▶ SUPPLIED INFORMATION:
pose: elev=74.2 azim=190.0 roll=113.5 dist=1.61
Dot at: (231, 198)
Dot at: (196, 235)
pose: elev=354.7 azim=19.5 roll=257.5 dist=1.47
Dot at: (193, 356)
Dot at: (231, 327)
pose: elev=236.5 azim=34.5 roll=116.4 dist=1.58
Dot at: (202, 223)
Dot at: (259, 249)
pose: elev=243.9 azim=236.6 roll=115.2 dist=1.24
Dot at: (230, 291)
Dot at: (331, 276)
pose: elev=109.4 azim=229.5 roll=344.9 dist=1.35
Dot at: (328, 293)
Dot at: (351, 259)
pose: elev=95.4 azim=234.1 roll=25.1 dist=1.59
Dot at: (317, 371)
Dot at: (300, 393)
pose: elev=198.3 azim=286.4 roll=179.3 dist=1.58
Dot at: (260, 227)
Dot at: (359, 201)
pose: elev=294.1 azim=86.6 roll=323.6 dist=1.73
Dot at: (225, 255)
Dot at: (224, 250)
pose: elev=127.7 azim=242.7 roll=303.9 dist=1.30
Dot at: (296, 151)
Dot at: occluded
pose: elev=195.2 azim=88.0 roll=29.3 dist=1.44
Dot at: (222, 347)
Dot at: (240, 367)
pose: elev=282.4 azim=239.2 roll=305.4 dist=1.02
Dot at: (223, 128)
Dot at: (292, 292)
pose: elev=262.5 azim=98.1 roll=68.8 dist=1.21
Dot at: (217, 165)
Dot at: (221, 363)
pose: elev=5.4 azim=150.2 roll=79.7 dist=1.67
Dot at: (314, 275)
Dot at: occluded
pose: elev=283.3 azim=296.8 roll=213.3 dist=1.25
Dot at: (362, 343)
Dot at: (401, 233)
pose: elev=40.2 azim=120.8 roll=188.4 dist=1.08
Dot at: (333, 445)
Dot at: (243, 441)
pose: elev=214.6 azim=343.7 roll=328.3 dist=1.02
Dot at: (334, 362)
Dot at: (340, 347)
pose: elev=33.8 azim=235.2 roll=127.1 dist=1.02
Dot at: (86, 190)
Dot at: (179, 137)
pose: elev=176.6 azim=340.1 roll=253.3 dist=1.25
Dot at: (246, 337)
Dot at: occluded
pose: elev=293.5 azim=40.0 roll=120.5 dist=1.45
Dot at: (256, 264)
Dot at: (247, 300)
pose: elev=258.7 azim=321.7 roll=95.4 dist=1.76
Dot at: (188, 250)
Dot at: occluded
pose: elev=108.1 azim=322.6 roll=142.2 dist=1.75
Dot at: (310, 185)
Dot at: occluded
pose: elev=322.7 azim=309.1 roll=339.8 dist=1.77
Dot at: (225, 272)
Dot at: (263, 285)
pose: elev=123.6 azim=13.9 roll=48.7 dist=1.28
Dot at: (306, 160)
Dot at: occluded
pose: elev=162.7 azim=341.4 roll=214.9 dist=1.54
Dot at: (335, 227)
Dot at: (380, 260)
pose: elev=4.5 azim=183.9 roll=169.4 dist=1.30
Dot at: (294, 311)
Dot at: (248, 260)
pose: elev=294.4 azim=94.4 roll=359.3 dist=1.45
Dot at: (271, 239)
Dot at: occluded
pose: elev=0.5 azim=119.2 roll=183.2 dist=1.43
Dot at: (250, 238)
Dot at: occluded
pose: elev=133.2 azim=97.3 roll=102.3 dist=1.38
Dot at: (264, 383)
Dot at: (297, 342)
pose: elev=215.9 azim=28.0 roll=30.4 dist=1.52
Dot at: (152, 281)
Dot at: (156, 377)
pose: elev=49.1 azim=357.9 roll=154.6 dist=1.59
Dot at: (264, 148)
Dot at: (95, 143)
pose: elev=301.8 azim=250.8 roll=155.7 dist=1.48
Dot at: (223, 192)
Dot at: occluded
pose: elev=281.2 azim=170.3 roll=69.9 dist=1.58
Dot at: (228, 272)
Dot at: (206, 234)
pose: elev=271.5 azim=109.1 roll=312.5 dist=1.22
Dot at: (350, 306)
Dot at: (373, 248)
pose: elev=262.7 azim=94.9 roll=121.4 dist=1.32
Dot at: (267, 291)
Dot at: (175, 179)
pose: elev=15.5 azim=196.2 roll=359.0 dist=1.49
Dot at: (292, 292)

▶ THE PROBLEM: Starting with the line containing "pose: elev=262.5 azim=98.1" and going on through the line containing "Dot at: (206, 234)", write those lines again, swapping "roll" for "tilt" and leaving everything else unchanged.

▶ WRITTEN REPLY:
pose: elev=262.5 azim=98.1 tilt=68.8 dist=1.21
Dot at: (217, 165)
Dot at: (221, 363)
pose: elev=5.4 azim=150.2 tilt=79.7 dist=1.67
Dot at: (314, 275)
Dot at: occluded
pose: elev=283.3 azim=296.8 tilt=213.3 dist=1.25
Dot at: (362, 343)
Dot at: (401, 233)
pose: elev=40.2 azim=120.8 tilt=188.4 dist=1.08
Dot at: (333, 445)
Dot at: (243, 441)
pose: elev=214.6 azim=343.7 tilt=328.3 dist=1.02
Dot at: (334, 362)
Dot at: (340, 347)
pose: elev=33.8 azim=235.2 tilt=127.1 dist=1.02
Dot at: (86, 190)
Dot at: (179, 137)
pose: elev=176.6 azim=340.1 tilt=253.3 dist=1.25
Dot at: (246, 337)
Dot at: occluded
pose: elev=293.5 azim=40.0 tilt=120.5 dist=1.45
Dot at: (256, 264)
Dot at: (247, 300)
pose: elev=258.7 azim=321.7 tilt=95.4 dist=1.76
Dot at: (188, 250)
Dot at: occluded
pose: elev=108.1 azim=322.6 tilt=142.2 dist=1.75
Dot at: (310, 185)
Dot at: occluded
pose: elev=322.7 azim=309.1 tilt=339.8 dist=1.77
Dot at: (225, 272)
Dot at: (263, 285)
pose: elev=123.6 azim=13.9 tilt=48.7 dist=1.28
Dot at: (306, 160)
Dot at: occluded
pose: elev=162.7 azim=341.4 tilt=214.9 dist=1.54
Dot at: (335, 227)
Dot at: (380, 260)
pose: elev=4.5 azim=183.9 tilt=169.4 dist=1.30
Dot at: (294, 311)
Dot at: (248, 260)
pose: elev=294.4 azim=94.4 tilt=359.3 dist=1.45
Dot at: (271, 239)
Dot at: occluded
pose: elev=0.5 azim=119.2 tilt=183.2 dist=1.43
Dot at: (250, 238)
Dot at: occluded
pose: elev=133.2 azim=97.3 tilt=102.3 dist=1.38
Dot at: (264, 383)
Dot at: (297, 342)
pose: elev=215.9 azim=28.0 tilt=30.4 dist=1.52
Dot at: (152, 281)
Dot at: (156, 377)
pose: elev=49.1 azim=357.9 tilt=154.6 dist=1.59
Dot at: (264, 148)
Dot at: (95, 143)
pose: elev=301.8 azim=250.8 tilt=155.7 dist=1.48
Dot at: (223, 192)
Dot at: occluded
pose: elev=281.2 azim=170.3 tilt=69.9 dist=1.58
Dot at: (228, 272)
Dot at: (206, 234)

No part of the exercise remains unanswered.